Steady non-farm employment data reinforce macroeconomic resilience, combined with slight declines in Treasury yields, supporting risk appetite. Despite geopolitical tensions and market caution, strong AI capital expenditure demand continues to drive the market upward along the “least resistance” path.

All three major indices rose: Dow +0.02%, S&P 500 +0.84%, Nasdaq +1.71%, Russell 2k +0.76%. Led by semiconductors, tech stocks surged again. AI and capital expenditure are the fundamental drivers. However, recent record-breaking performance in semiconductors has raised concerns about overextended gains. Tech/communications, managed healthcare, refining, oil services, and department stores also outperformed. The laggards included software, integrated energy, large banks, property and casualty insurance, credit cards, exchanges, payments, medtech, defense, and essential retail.

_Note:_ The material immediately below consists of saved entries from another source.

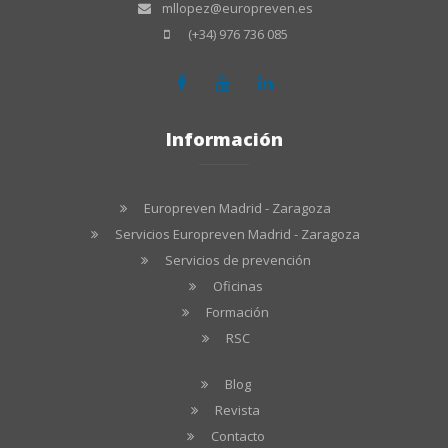
mllopez@europreven.es
(+34) 976 736 085
Información
Europreven Madrid - Zaragoza
Servicios Europreven Madrid - Zaragoza
Servicios de prevención
Oficinas
Formación
RSC
Blog
Revista
Contacto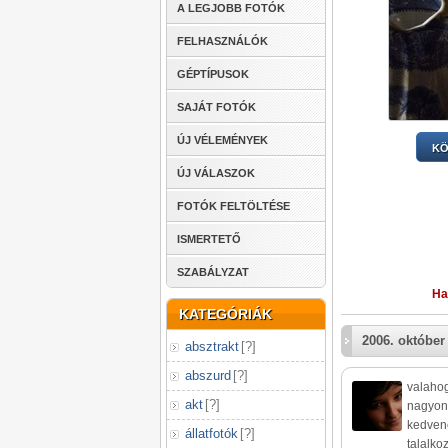
A LEGJOBB FOTÓK
FELHASZNÁLÓK
GÉPTÍPUSOK
SAJÁT FOTÓK
ÚJ VÉLEMÉNYEK
KÖ
ÚJ VÁLASZOK
FOTÓK FELTÖLTÉSE
ISMERTETŐ
SZABÁLYZAT
Ha
KATEGÓRIÁK
2006. október 
absztrakt
[
?
]
abszurd
[
?
]
valahog
akt
[
?
]
nagyon 
kedvenc
állatfotók
[
?
]
talalko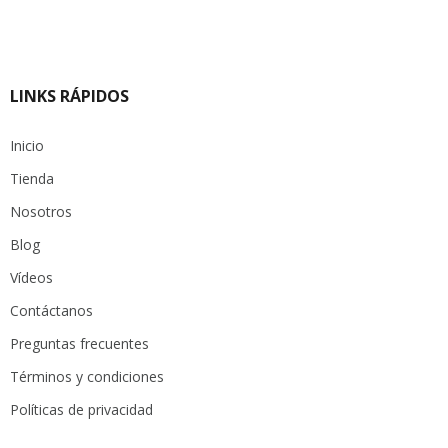
LINKS RÁPIDOS
Inicio
Tienda
Nosotros
Blog
Vídeos
Contáctanos
Preguntas frecuentes
Términos y condiciones
Políticas de privacidad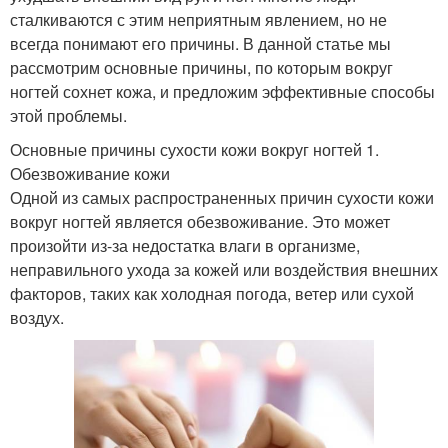
сталкиваются с этим неприятным явлением, но не
всегда понимают его причины. В данной статье мы
рассмотрим основные причины, по которым вокруг
ногтей сохнет кожа, и предложим эффективные способы
этой проблемы.
Основные причины сухости кожи вокруг ногтей 1.
Обезвоживание кожи
Одной из самых распространенных причин сухости кожи
вокруг ногтей является обезвоживание. Это может
произойти из-за недостатка влаги в организме,
неправильного ухода за кожей или воздействия внешних
факторов, таких как холодная погода, ветер или сухой
воздух.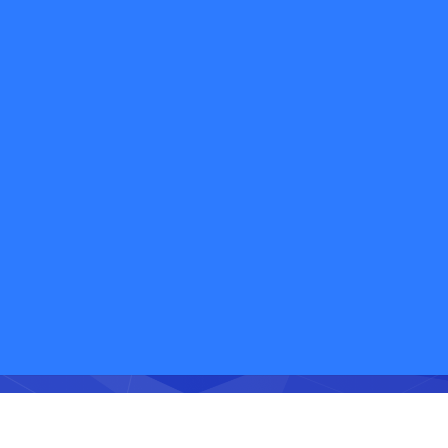
欢迎免费体验快递鸟产品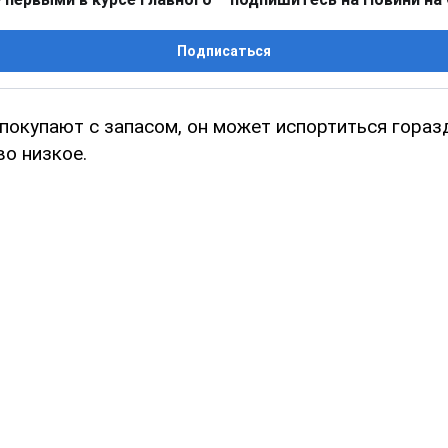
Подписаться
покупают с запасом, он может испортиться гораз
во низкое.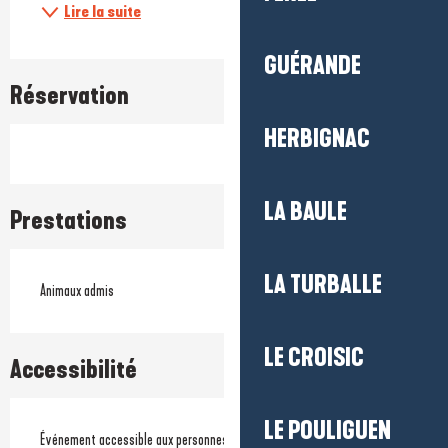
Lire la suite
GUÉRANDE
Réservation
HERBIGNAC
LA BAULE
Prestations
LA TURBALLE
Animaux admis
LE CROISIC
Accessibilité
LE POULIGUEN
Événement accessible aux personnes à mobilité réduite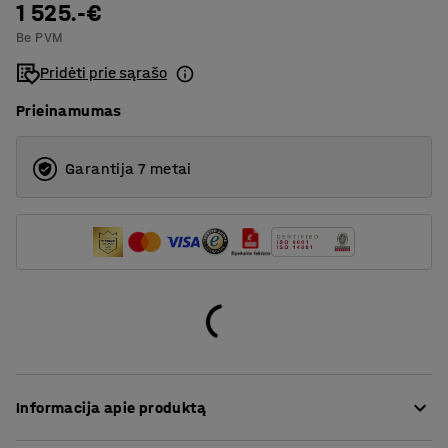
1250
1 525.-€
42
Be PVM
1500
100
Pridėti prie sąrašo
140
Prieinamumas
372
Garantija 7 metai
Informacija apie produktą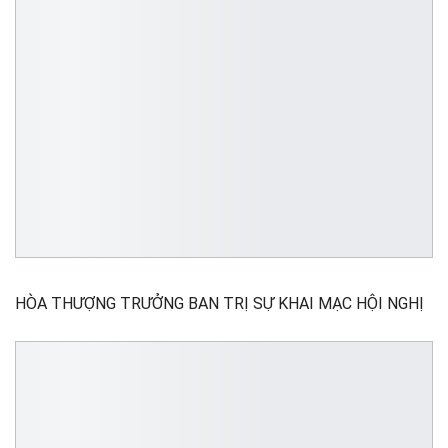
HÒA THƯỢNG TRƯỞNG BAN TRỊ SỰ KHAI MẠC HỘI NGHỊ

Risk Warning: If inflation falls less than expected or fiscal easing causes demand overheating, the Fed may keep high interest rates longer. Geopolitical uncertainties and potential tariff policy changes could disrupt supply chain recovery. If macro data deviate from the baseline soft landing path, current asset prices incorporating rate cuts and economic soft landing expectations could face sharp valuation corrections.